A milestone film no connoisseur should miss is New Theatres’ Mukti. Released at Chitra on 18 September 1937, Mukti became an instant hit, turning Pramathesh Chandra Barua and Kanan Devi into screen icons overnight. Young women copied the way Kanan Devi did her hair and wore the sari in Mukti while men turned Barua's costumes into contemporary fashion statements.
In terms of cinema, there is an element of timelessness about the film and it does not appear dated even today. The aesthetic and cinematically appropriate use of Tagore songs enriched the texture of the film, taking it to a different plane.
Udayer Pathey was Bimal Roy’s first film as an independent director and also among his very few Bengali films. It offers, perhaps, the first example in Indian cinema of the novel being published after the film was released and, like the film, the novel became a bestseller and turned writer Jyotirmoy Roy into an overnight literary star.
Jyotirmoy Roy was an active member of the Indian People’s Theatre Association (IPTA). The film was released at Calcutta’s Chitra talkies on 1 September 1944. Udayer Pathey introduced a new era of post-World War II romantic-realist melodrama that was to pioneer the integration of the Bengal School style with that of Vittorio De Sica.

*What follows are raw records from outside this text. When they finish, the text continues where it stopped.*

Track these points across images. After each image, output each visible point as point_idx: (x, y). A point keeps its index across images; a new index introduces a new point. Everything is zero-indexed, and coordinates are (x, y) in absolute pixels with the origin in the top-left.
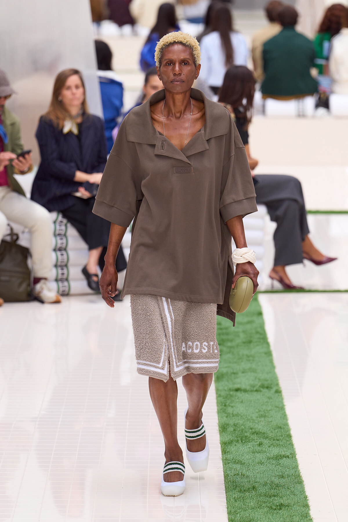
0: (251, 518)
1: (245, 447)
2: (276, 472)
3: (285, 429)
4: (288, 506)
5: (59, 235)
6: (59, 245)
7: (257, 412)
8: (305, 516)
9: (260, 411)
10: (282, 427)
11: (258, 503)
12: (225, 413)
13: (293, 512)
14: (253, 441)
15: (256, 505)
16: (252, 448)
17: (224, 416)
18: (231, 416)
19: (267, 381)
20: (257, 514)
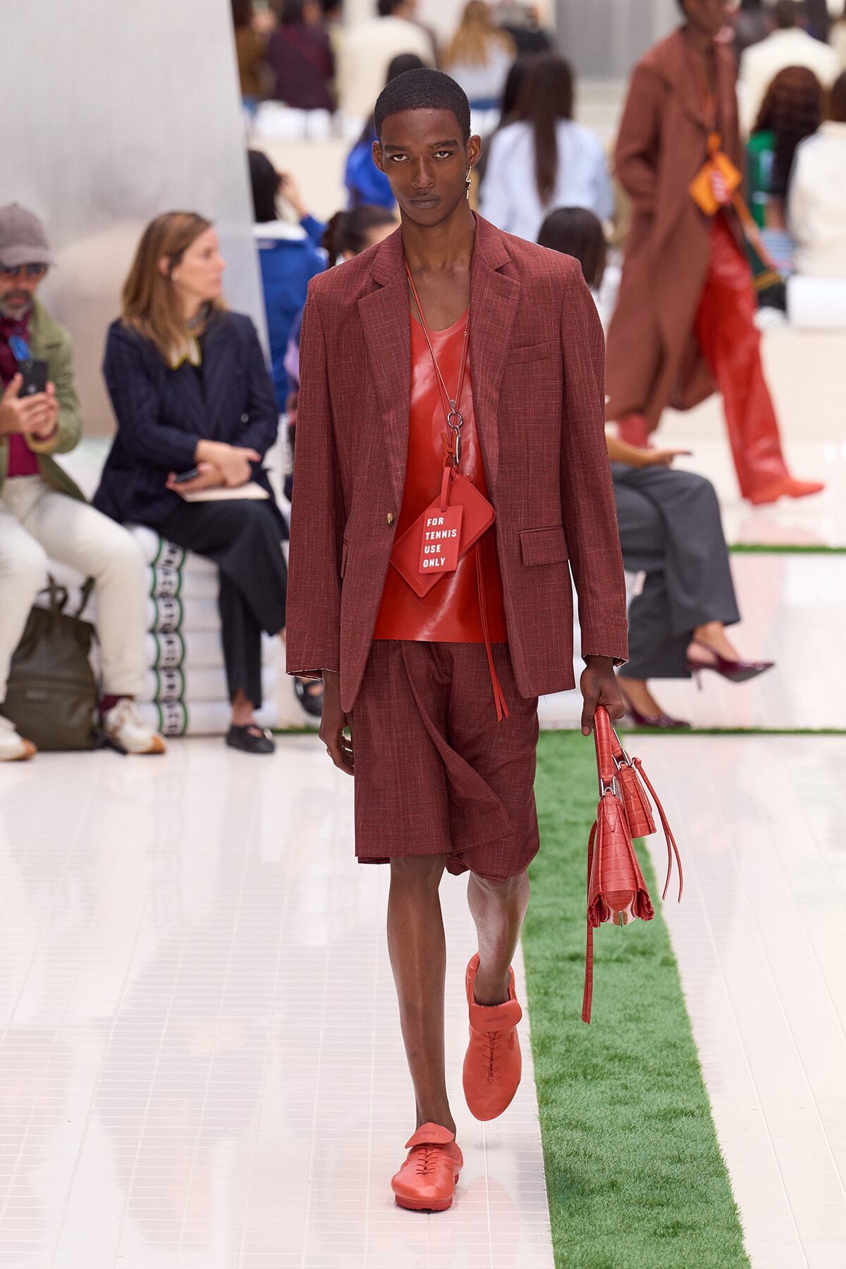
0: (608, 1254)
1: (593, 1091)
2: (664, 1149)
3: (685, 1049)
4: (692, 1228)
5: (164, 595)
6: (163, 620)
7: (618, 1010)
8: (732, 1251)
9: (626, 1007)
10: (677, 1044)
11: (623, 1221)
12: (547, 1012)
13: (703, 1243)
14: (611, 1077)
15: (619, 1225)
16: (610, 1093)
17: (545, 1018)
18: (561, 1017)
19: (642, 937)
20: (620, 1246)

Tapan Sinha’s Kabuliwala (1957), adapted from a famous short story by Rabindranath Tagore, won the National Award for Best Bengali Feature Film in 1956 and also bagged the Silver Bear extraordinary jury prize at Berlin in 1957.

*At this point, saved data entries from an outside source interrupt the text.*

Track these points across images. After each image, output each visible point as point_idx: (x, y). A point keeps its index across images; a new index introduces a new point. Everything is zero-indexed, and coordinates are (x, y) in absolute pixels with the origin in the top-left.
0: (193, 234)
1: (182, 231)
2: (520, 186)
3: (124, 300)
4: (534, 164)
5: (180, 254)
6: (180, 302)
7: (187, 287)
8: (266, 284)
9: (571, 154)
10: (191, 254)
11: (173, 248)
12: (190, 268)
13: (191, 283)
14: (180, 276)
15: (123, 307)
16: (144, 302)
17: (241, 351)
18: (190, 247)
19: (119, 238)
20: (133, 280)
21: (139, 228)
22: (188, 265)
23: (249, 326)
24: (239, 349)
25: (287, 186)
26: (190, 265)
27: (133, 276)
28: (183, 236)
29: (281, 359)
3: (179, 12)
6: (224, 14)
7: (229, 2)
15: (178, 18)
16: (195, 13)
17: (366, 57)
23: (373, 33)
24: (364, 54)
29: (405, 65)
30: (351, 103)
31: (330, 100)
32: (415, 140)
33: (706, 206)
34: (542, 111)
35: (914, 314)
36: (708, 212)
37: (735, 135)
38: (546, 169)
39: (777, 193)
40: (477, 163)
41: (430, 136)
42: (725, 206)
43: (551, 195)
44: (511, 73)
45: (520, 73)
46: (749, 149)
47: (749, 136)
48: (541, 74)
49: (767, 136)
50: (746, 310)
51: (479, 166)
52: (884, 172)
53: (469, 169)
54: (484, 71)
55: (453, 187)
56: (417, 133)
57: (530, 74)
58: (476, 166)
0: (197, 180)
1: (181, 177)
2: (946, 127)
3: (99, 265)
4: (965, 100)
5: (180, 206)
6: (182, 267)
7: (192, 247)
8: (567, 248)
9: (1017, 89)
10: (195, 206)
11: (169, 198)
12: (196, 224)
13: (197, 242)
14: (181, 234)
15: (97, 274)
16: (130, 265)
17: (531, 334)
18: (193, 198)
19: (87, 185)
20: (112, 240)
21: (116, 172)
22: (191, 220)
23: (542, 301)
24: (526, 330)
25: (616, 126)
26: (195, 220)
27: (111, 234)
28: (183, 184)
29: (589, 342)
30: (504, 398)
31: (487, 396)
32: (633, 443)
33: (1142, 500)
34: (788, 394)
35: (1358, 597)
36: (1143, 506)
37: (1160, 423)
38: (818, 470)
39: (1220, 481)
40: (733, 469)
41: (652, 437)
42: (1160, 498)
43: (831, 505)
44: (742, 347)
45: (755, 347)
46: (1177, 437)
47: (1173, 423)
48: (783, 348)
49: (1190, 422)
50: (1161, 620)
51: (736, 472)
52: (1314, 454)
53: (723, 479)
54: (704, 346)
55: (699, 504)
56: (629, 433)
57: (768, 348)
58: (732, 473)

Though Sinha took some liberties with the original story, this did not disturb the core of the relationship between the dry fruits seller from Kabul and tiny Mini, a little girl in a Bengali family, who become close friends though distanced in terms of language, culture, age, geography and everything else. Chhabi Biswas in the title role and little Tinku Tagore as Mini won the hearts of every member of the audience who watched the film that still has very good repeat value.
When one watches Utpalendu Chakraborty’s Chokh, one laments the deconstruction of one of the most promising directors of political cinema in Bengal who could not sustain the control he had acquired over the language of cinema and whose subsequent films slowly pulled him down.

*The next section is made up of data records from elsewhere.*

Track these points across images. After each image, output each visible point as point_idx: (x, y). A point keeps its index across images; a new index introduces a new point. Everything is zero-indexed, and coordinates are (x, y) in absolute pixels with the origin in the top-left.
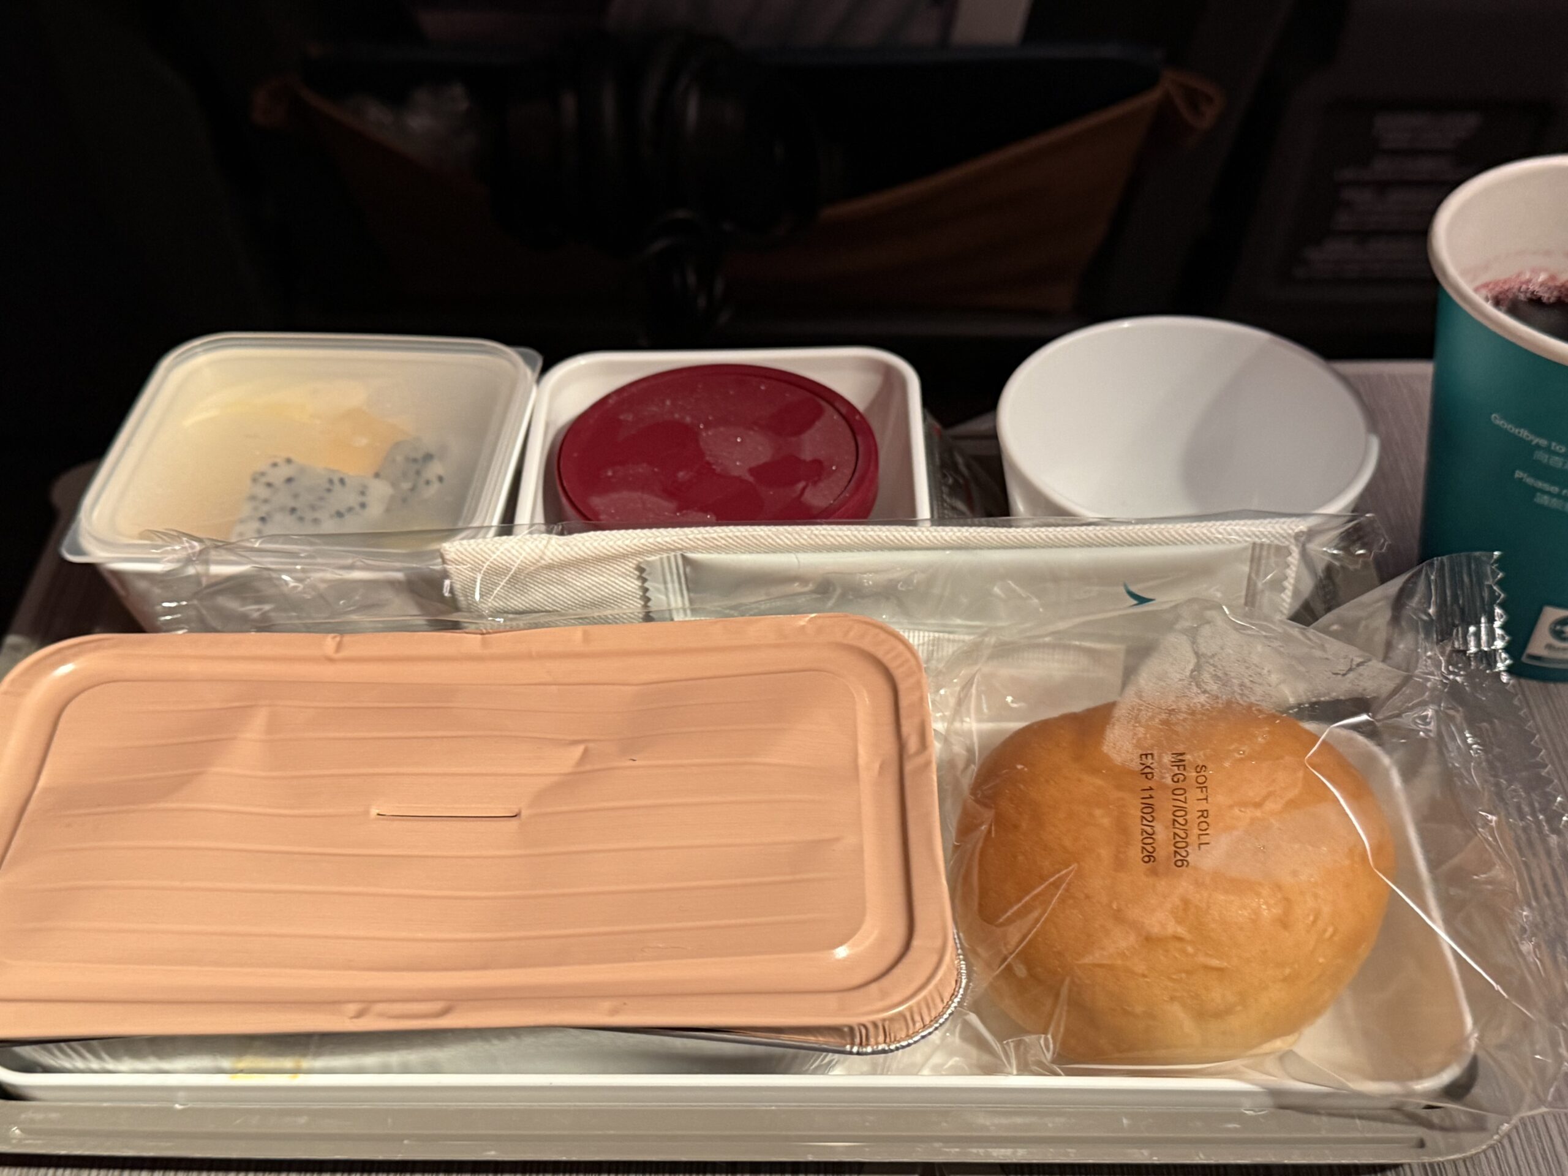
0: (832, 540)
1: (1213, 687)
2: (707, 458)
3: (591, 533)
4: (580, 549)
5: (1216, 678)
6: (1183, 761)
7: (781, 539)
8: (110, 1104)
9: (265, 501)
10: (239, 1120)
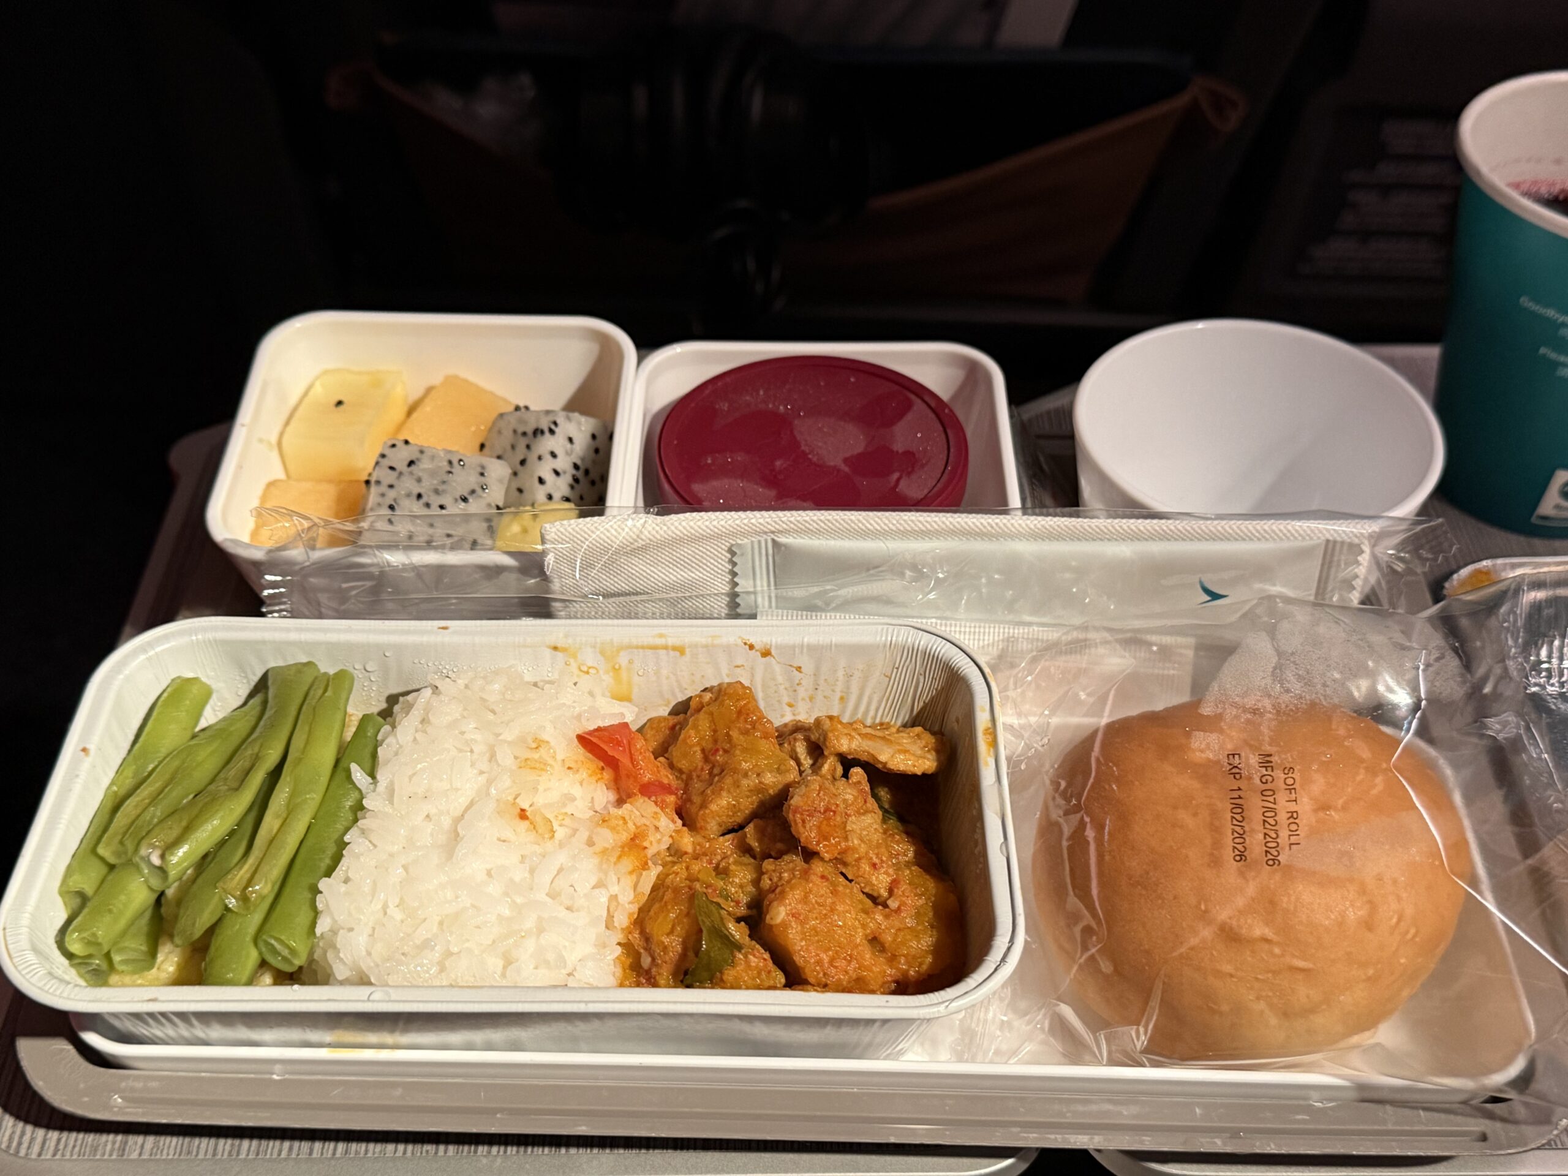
0: (921, 526)
1: (1297, 687)
2: (803, 448)
3: (688, 515)
4: (676, 528)
5: (1300, 678)
6: (1271, 762)
7: (871, 524)
8: (208, 1075)
9: (391, 486)
10: (336, 1092)
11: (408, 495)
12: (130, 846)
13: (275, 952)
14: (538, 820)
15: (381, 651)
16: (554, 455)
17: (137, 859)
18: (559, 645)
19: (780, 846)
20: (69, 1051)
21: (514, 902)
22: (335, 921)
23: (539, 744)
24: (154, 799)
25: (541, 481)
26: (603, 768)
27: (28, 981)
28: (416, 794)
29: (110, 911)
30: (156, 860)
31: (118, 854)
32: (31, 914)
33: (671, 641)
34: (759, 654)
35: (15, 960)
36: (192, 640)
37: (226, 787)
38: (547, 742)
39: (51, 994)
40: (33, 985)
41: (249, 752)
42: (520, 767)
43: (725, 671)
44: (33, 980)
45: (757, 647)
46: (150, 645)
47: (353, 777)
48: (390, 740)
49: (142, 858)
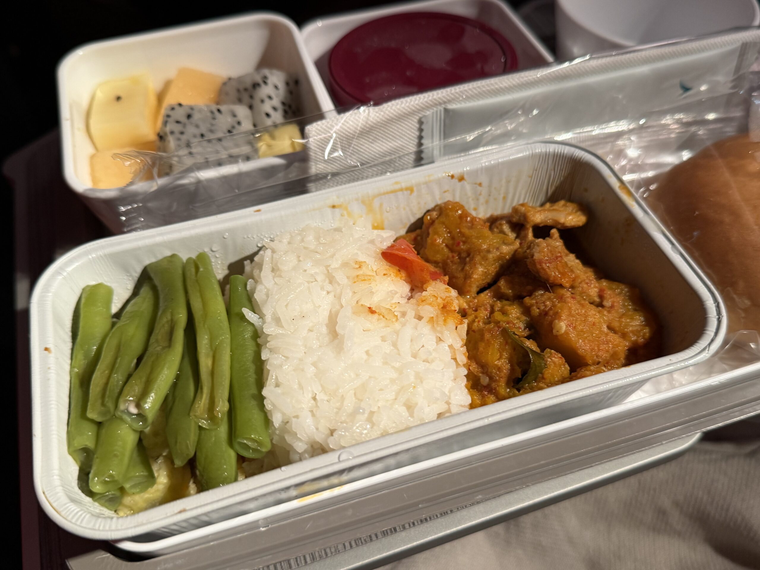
8: (215, 542)
9: (182, 133)
10: (308, 526)
11: (195, 136)
12: (110, 405)
13: (247, 447)
14: (383, 311)
15: (220, 236)
16: (270, 97)
17: (119, 413)
18: (335, 204)
19: (529, 288)
20: (108, 557)
21: (393, 367)
22: (284, 414)
23: (360, 265)
24: (112, 368)
25: (268, 115)
26: (399, 271)
27: (80, 526)
28: (295, 316)
29: (116, 456)
30: (133, 410)
31: (104, 414)
32: (60, 476)
33: (404, 185)
34: (457, 181)
35: (63, 513)
36: (89, 259)
37: (161, 347)
38: (365, 262)
39: (103, 530)
40: (85, 528)
41: (165, 320)
42: (355, 282)
43: (438, 197)
44: (84, 524)
45: (456, 176)
46: (62, 268)
47: (247, 317)
48: (259, 288)
49: (123, 412)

Chokh won the Golden Lotus for Best Feature Film in 1982 and the CCIC award at Berlin in 1983. Chokh is perhaps one of the first truly political films created in the fictional format to come out of Bengali cinema in the 1980s and gave rise to a crop of talents that included Aparna Sen, Buddhadev Dasgupta and Goutam Ghose.
The director’s leaning towards the Left comes across quite lucidly over the film, but the film transcends the purely political tone to enter into larger moral questions of humanity and ethics. Each character is fleshed out and no one is either a villain or a hero. Instead, they are all backed by the logic of the script.
A common strand that binds these films together is the musical score, which is enriched not necessarily by wonderful and melodious songs alone, but also through a rich background score that never tries to overshadow the main script. Technically, too, the films are above par in many respects.